POV: You're Trapped in a Basement

Silas Adams

When I was seven my mother cut off my pinkie. Most people think that pinkies are useless, that they are simply there to be the smallest finger, to close up the perfect image of a hand. That they are to be lifted upright when drinking a cup of tea or to seem fancy. After I lost the one on my right hand I learned just how important they were. 

They are an integral part of the hand. They pair with the ring finger to allow more power while the other fingers and thumb allow for dexterity. Without the pinkie the hand loses fifty percent of its strength. 

But I’m sure you don’t care about that. You’re wondering why my mother would do such a thing. I used to think it was because she was crazy, a part of me still thinks that. But I understand her better now, if only a little. In her own twisted way she was trying to protect me and those around me. It was a warning for me to stop stepping out of line.

Our neighbor had heard my screams and panicked pleas for my mother to stop. I can still see her face. Her eyes wide and so close to my face that the pupils were crazed dots and the irises a dark gray. Her hair was a wild splay of springy curls. I remember thinking that she was always beautiful, my mother. I wanted to look like her. I had the same hair but I had gotten nothing for her beauty, nothing of that strong jaw and those intense eyes. 

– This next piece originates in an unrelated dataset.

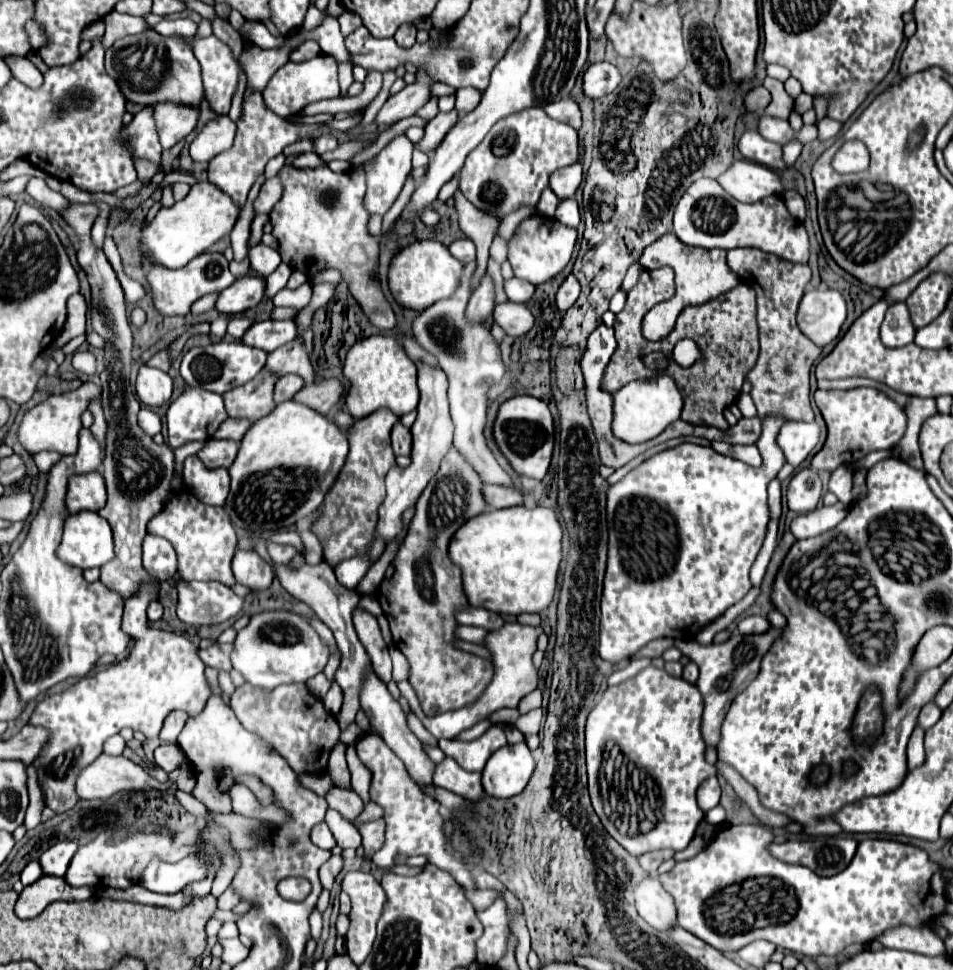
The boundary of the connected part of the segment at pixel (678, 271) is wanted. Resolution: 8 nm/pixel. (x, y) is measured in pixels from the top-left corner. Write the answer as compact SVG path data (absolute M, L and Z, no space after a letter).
M665 234L661 238L657 238L653 244L649 244L643 250L643 256L639 260L643 264L645 270L657 270L661 266L669 266L675 270L675 296L671 300L661 302L661 316L665 318L665 322L653 322L653 310L645 316L643 320L643 336L647 340L659 340L665 338L671 332L671 326L675 324L675 318L683 312L683 308L687 306L695 306L695 304L705 304L713 298L717 298L719 294L731 290L733 286L737 286L741 280L735 272L729 270L727 262L725 262L725 252L723 250L705 250L705 248L689 248L683 242L679 242L679 238L675 238L675 234Z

Most people tell me I’m dull looking, not ugly but dull, forgettable. Do you think I look forgettable? Am I so boring? Will you forget me too? Will it be a slow forgetting like how you drift apart with friends you used to cling to? Or, will it be quick and easy, an image plucked out of your head and discarded?

Our neighbor took me in while my mother was dragged away. My mother’s screams were horrible, all throaty and desperate for her baby. She wanted her baby back but her baby hated her.

For a long time I hated her. Who was she to call out to me and act as though she was the one hurting? I had been the one hurt, this was about my pain, not hers. She’d injured me in cold blood and then had the nerve to call out to me.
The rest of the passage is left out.